Hi Jerry where in Hampshire are you iam in Barton on sea happy to help give me call or pm me if you need help

Geoff

noel shelley23/05/2021 18:12:31
862 forum posts
19 photos

Welcome to the party, any questions you have will be answered by someone on here. Good luck Noel.

robin coleman24/05/2021 20:07:33
18 forum posts

Welcome I am a relatively new to the hobby to..

Regards

Robin

Jeremy Paduano25/05/2021 08:45:32
11 forum posts
4 photos

Thanks everyone, it's great to see such a friendly forum.

Geoff - many thanks for letting me know. I'm at the other end of Hampshire, quite literally a few hundred yards from West Sussex at the back of Emsworth, so a good few miles away. It's good to know there's people not that far away...

Got the bank holiday week off and not going anywhere...wonder what I'll do...teeth 2

Dave Smith 1425/05/2021 08:56:30
200 forum posts
40 photos

Jerry

I live in Cowplain and am building my first 5" gauge loco a Don Young Aspinall. I have a Warco WM250V lathe and a. WM16 mill. If you want to pop round and see what I am doing pm me.

Howard Lewis26/05/2021 11:53:12
5550 forum posts
13 photos

Welcome to the hobby!

Find a local Model Engineering Club and join.

When we are able to meet again, you will be in the company of fellow enthusiasts and able to get bface tom face advice, hands on guidance and possibly demonstrations.
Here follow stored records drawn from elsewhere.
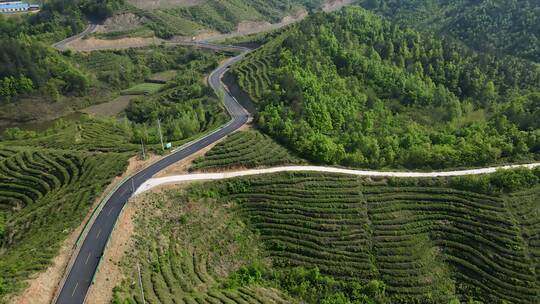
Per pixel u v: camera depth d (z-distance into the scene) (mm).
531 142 114938
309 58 144625
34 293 66062
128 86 198000
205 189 95562
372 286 83188
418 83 143875
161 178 96938
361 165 107438
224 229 90375
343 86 134500
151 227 84500
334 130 120375
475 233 93250
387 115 131250
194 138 114812
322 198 97250
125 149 110938
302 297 80625
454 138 119562
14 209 95938
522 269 87562
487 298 84625
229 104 140250
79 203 88625
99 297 66875
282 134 112812
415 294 84438
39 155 109375
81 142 117812
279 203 95750
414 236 92812
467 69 157000
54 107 173875
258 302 73500
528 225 94312
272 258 88625
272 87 135625
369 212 95938
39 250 74875
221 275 81500
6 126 165125
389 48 161250
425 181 101938
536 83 158750
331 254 88688
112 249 76375
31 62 176250
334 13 184500
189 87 166875
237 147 107688
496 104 144875
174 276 75812
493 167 107688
This will supplement the advice available on here on almost everything under the sun!

As a complete newbie, some reading would be time and money well spent.

A set of Zeus Charts. Contains useful data. Still using mine, bought in late 1958!
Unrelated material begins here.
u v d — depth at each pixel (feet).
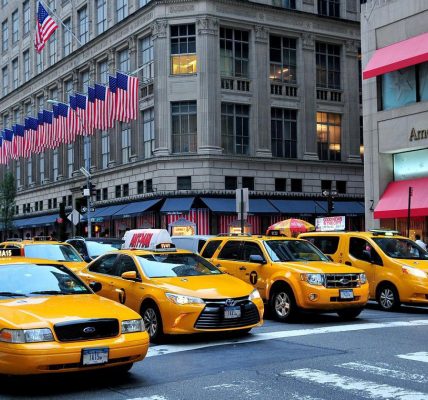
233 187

L.H.Sparey "The Amateur's Lathe" Old, mainly aimed at the Myford ML7 user, but the basic principles are the same.

Ian Bradley "The Amateur's Workshop" More general approach, but gives detail of how to align a lathe to remove twist from the bed (Something that Sparey omits, strangely )

Important if the lathe is to cut parallel.

Do not rush into model making, too early. Learning the techniques will be cheaper if you make a mistake whilst making some simple tool, such as a Centre Height Gauge, or Tailstock Die Holder.

(I prefer the type that slides on an arbor, to minimise load on the newly cut thread. )

You will probably work almost exclusively in Metric, so Drills, and eventually Taps and Dies will be Metric.

You can expand, later, if the need for other threads becomes apparent.

You do not want to learn the hard way by ruining an expensive casting from a kit!

As a beginner, you will learn more about tooling by buying a Bench Grinder and using High Speed Steel.

As time goes on, you will find a need for a 4 Jaw independent chuck. This will lead to the need for Dial Test Indicators and a magnetic base.

Make haste slowly, learn the basics and apply them, so that the machine and techniques become familiar.

As you gain experience and confidence, the range of things that you do, and make will expand. One day you will look back and realise that you are doing things that never thought possible when you started the journey.

Model engineers produce some fantastic work, as they gain experience.

LOTS of enjoyment stretches ahead!

Howard

Jeremy Paduano02/06/2021 08:50:04
11 forum posts
4 photos

Wow Howard! Thanks for all the advice 😁. I’ve got Sparey’s book, and a set of tables, but not come across “The Amateur’s Workshop “. Everyone says HSS tooling is easier to use, so I’m keen to learn how to grind cutters on my bench grinder - although I’ve started by buying some already made from Arceurotrade. I’m expecting more to go into the bin than make it through to a finished exercise initially, so will be starting very throwaway 👍 Definitely baby steps…Got a week off at the moment, so am simply making swarf out of steel and brass to begin to understand how speeds and feeds effect the result. At some point the tools will need repointing on the grinder - the first opportunity to start learning that.

Take care all, off for my second jab in a few minutes 😁

Rod Ashton02/06/2021 10:44:37
339 forum posts
12 photos

Just over in Horndean if you would like any help.